WELCOME TO POO CORNER
This giving season, toymakers tap into obsession with the bodily function known as No. 2
TORONTO Poo toys are everywhere this toy season, with sparkly, shiny, squishy, slimy and even stinky takes on the giggle and gag-inducing substance appearing on gift lists.
Consider it the No. 2 toy of the season — poop-themed playthings are definitely hot among kids, says IndigoKids vice-president Lesley Nightingale.
“We call it ‘all-things-gross,’ that’s one of our big trends that we’ve seen and some of it comes from the arts-and-crafts trend and DIY of slime,” says Nightingale, who notes “poo is universal.
“It’s actually for all ages in some weird way.”
It’s not just cute replicas of fake human waste we’re talking about, although there are plenty of supersoft poo-shaped pillows, figurines and plushies.
Holiday offerings include the Poopsie Slime Surprise Unicorn, which excretes glittery slime into a glitter potty when fed, and Mattel’s Flushin’ Frenzy, which shoots a stool rocket out of a tiny toilet.
Spin Master is pushing Flush Force, another tiny toilet in which an array of collectible characters lurk inside the tank, while Identity Games’ Poopyhead and Doody Head by toy company Daron both make players the butt of the joke by forcing them to wear poop on their heads.
Then there’s Hasbro’s Toilet Trouble, in which a malfunctioning toilet sprays players in the face, and Don’t Step In It!, where players have to avoid stepping in funny feces.

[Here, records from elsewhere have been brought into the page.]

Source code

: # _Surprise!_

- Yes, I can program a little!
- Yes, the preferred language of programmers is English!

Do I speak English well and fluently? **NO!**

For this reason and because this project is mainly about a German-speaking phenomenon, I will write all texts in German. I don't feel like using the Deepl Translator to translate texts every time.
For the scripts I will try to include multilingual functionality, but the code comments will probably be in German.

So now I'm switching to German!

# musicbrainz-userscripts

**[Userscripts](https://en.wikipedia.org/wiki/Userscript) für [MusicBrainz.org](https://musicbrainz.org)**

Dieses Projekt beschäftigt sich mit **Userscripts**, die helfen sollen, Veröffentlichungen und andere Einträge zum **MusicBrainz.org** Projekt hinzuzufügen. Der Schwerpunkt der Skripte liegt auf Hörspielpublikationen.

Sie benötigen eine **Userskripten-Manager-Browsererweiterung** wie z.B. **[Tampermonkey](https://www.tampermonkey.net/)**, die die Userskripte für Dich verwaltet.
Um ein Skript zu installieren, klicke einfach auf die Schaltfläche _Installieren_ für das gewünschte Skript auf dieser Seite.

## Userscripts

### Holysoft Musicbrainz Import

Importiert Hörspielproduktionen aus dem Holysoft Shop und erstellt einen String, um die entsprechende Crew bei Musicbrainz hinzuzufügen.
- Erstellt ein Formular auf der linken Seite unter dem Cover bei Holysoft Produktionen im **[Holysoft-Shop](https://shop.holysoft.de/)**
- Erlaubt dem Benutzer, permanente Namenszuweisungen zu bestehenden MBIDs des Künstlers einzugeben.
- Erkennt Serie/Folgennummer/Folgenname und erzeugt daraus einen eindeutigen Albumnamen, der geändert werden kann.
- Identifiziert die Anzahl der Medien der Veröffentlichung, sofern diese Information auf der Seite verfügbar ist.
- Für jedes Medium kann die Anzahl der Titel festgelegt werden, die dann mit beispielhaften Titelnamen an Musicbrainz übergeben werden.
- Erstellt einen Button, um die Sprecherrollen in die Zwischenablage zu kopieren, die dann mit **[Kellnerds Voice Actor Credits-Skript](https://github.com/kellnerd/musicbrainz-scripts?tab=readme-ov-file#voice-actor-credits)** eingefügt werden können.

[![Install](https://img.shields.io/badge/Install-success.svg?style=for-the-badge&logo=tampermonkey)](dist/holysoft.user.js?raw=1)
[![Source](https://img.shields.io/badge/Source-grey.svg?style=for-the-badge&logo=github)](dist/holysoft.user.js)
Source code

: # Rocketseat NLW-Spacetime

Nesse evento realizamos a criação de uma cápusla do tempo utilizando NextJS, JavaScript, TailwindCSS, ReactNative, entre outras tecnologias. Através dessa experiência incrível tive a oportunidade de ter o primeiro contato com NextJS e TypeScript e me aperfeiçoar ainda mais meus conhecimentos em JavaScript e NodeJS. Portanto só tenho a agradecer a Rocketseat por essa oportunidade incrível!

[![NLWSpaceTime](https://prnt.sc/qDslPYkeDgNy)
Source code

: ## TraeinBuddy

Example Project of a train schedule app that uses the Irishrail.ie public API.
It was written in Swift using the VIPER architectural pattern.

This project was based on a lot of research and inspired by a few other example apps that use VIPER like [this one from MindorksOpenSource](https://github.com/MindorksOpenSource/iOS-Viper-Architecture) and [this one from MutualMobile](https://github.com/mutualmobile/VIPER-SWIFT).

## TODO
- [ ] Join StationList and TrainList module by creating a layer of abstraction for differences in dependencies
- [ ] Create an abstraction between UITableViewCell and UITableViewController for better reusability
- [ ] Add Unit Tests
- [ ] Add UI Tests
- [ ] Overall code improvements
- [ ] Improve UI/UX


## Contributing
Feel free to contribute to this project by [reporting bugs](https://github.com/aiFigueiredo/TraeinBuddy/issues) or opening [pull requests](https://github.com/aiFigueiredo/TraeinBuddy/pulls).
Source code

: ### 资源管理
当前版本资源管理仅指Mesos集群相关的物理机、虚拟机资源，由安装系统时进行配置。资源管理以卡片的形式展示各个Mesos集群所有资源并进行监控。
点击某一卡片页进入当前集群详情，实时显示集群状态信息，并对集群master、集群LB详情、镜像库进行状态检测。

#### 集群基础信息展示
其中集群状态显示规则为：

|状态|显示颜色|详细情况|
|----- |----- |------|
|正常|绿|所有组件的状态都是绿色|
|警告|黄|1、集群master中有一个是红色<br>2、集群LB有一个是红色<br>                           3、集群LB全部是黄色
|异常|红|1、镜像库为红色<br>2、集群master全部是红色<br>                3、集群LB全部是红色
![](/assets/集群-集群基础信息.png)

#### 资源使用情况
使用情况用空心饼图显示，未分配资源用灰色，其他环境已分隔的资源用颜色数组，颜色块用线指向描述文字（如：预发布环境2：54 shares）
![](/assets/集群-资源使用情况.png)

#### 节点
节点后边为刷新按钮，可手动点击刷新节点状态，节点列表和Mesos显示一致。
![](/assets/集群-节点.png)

Meanwhile, novelty company Hog Wild is courting pranksters with Sticky The Poo, a wide-eyed blob made for throwing, squishing and sticking in surprising places.
Ontario mom Melissa Abrosimoff says her three kids — aged four, six and nine — are enamoured with the stuff.

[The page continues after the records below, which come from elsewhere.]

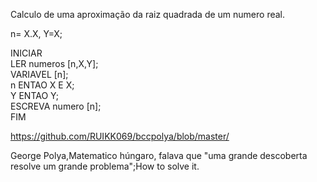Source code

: Calculo de uma aproximação da raiz quadrada de um numero real.

n= X.X, Y=X;

INICIAR                                                                                                                                 
   LER numeros [n,X,Y];                                                                                                                  
    VARIAVEL [n];                                                                                                                        
    n ENTAO X E X;                                                                                                                       
    Y ENTAO Y;                                                                                                                           
    ESCREVA numero [n];                                                                                                                  
FIM

https://github.com/RUIKK069/bccpolya/blob/master/

George Polya,Matematico húngaro, falava que "uma grande descoberta resolve um grande problema";How to solve it.
  

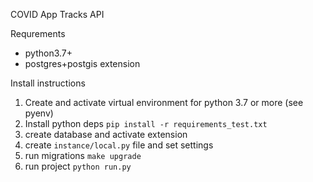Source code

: COVID App Tracks API

Requrements
- python3.7+
- postgres+postgis extension


Install instructions

1. Create and activate virtual environment for python 3.7 or more (see pyenv)
2. Install python deps `pip install -r requirements_test.txt`
3. create database and activate extension
4. create `instance/local.py` file and set settings
5. run migrations `make upgrade`
6. run project `python run.py`

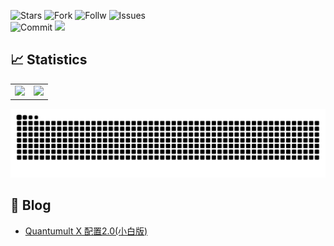 <!-- 05/31/2025 09:26:30 -->
![Stars](https://img.shields.io/github/stars/Szeto7/Szeto7?color=FBC02D&style=for-the-badge)
![Fork](https://img.shields.io/github/forks/Szeto7/Szeto7?color=00ACC1&style=for-the-badge)
![Follw](https://img.shields.io/github/followers/Szeto7?color=D81B60&style=for-the-badge)
![Issues](https://img.shields.io/github/issues/Szeto7/Szeto7?color=E53935&style=for-the-badge)  
![Commit](https://img.shields.io/github/commit-activity/m/Szeto7/Szeto7?color=43A047&style=for-the-badge)
![](https://img.shields.io/github/last-commit/Szeto7/Szeto7?color=5E35B1&style=for-the-badge)

## 📈 Statistics
<table align="center" valign="center">
<div align="center" valign="center">
    <tr>
        <td align ="center">
          <img  height="140px" src="https://github-readme-stats.vercel.app/api/top-langs/?username=Szeto7&layout=compact"/>
        </td>
        <td align="center">
          <img  height="140px" src="https://github-readme-stats-git-masterrstaa-rickstaa.vercel.app/api?username=Szeto7&show_icons=true&include_all_commits=true&&rank_icon=github""/>
        </td>
    </tr>
    </div>
</table>
<div align="center"><img src="https://raw.githubusercontent.com/Szeto7/Szeto7/refs/heads/output/github-snake.svg" ></div>

## 📝 Blog
  - [Quantumult X 配置2.0(小白版)](https://github.com/Szeto7/Quanx)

“They love them, they absolutely love them,” says Abrosimoff, a doula in Ridgetown, Ont., near Chatham.
She says her nine-year-old daughter is the biggest fan, and is clamouring for a gross-out toilet game for Christmas.
Girls seem to be a particular target of dung doodads this year, with many versions of the silly secretions bedazzled and bedecked with bows, sparkles, rainbow colours and princess and unicorn themes.
“I think she likes it simply because it’s everywhere and they’re cute and poop is taboo, let’s be honest,” says Abrosimoff, whose daughter’s bed is adorned with two poop pillows, including a flipsequins version gifted by her aunt.
The preponderance of poop toys has led to a lot more toilet humour around her home, Abrosimoff admits, but she says she’s using it as opportunity to talk to her kids about their growing bodies.
“It opens up lots of conversations. When you have a fouryear-old who’s terrified of having a bowel movement at school, it really is normalizing bodily functions,” says Abrosimoff, also brand manager of the parenting website nestingstory.ca.
Her preteen daughter, especially, is at the prime age for frank talk about body image, and feeling comfortable in your skin.
“Boys fart and people laugh. Girls fart and people think, ‘Oh my goodness,’ right?” she says. “At nine years old, she’s becoming more body aware. That’s kind of that age where a different consciousness takes over.”
Ryan Carr, head of purchasing at Mastermind, traces the explosion in gross gags to social media’s embrace of the poop emoji, which he says made poop humour mainstream.
“Poop and funny toilet humour and that sort of thing, that’s been in toys a long time but all of a sudden you’re sitting down with larger toy companies and they’re like, ‘And this is our pooping unicorn!” You’re like, ‘How did this happen?’” Carr says.
“I honestly believe it is because of the widespread use of the poop emoji. That started to get branded into a lot of different licensed product and then all of a sudden you see all these other toys.”
For 15-year-old toy expert Emile Burbidge, Toys “R” Us Canada’s “chief play officer,” it’s an extension of a broader slime fascination and collectibles craze.
But at the heart of it, the popularity of poop comes down to one simple fact: “Kids really like to play with gross stuff,” he says simply.